Supplied information START
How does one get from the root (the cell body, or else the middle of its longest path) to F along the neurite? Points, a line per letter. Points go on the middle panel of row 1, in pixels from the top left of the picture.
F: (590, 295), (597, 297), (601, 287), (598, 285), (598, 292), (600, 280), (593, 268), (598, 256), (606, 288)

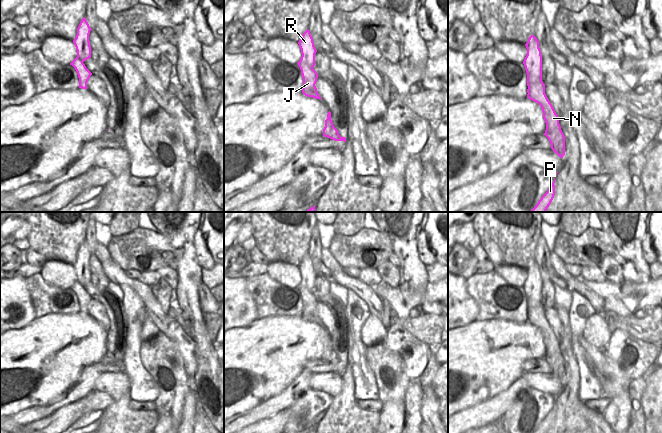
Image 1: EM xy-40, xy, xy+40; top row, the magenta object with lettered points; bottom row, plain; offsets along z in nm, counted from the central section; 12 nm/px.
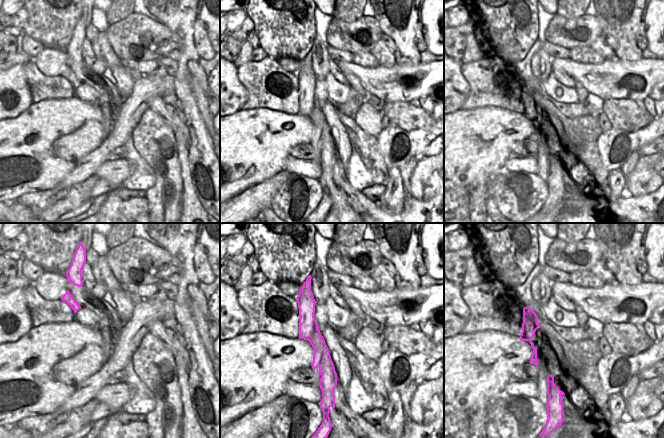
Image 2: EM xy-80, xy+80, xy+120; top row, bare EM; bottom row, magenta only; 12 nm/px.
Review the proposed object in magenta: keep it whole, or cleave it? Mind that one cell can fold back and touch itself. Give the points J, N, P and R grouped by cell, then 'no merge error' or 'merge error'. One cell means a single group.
J N P / R | merge error

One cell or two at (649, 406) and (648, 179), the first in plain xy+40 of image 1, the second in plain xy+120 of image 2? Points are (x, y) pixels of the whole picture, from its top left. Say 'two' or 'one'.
one

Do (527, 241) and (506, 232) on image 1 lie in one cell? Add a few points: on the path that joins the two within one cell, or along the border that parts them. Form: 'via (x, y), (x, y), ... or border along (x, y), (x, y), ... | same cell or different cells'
via (522, 241), (515, 239), (511, 235) | same cell

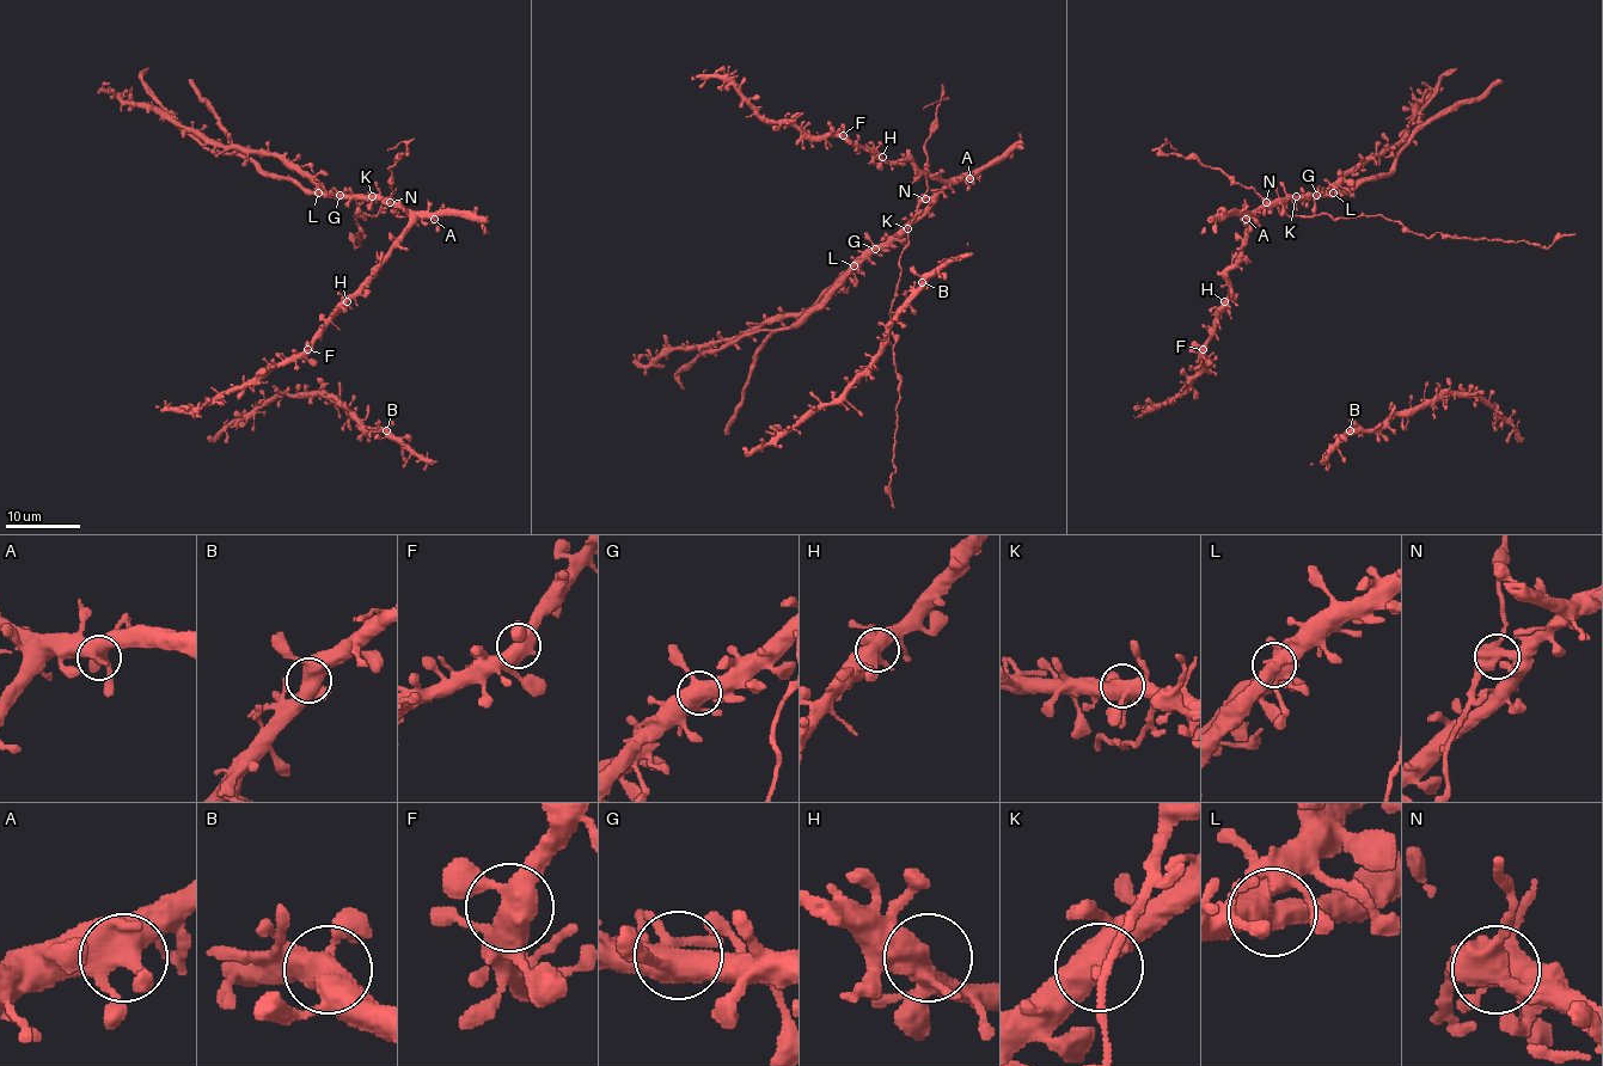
Supplied information END
-- Exercise --
Write out the records above exactly. Begin with the first line, end with the line holding "Image 2: EM", and drop the pictures.

-- Exercise answer --
How does one get from the root (the cell body, or else the middle of its longest path) to F along the neurite? Points, a line per letter. Points go on the middle panel of row 1, in pixels from the top left of the picture.
F: (590, 295), (597, 297), (601, 287), (598, 285), (598, 292), (600, 280), (593, 268), (598, 256), (606, 288)

Image 1: EM xy-40, xy, xy+40; top row, the magenta object with lettered points; bottom row, plain; offsets along z in nm, counted from the central section; 12 nm/px.
Image 2: EM xy-80, xy+80, xy+120; top row, bare EM; bottom row, magenta only; 12 nm/px.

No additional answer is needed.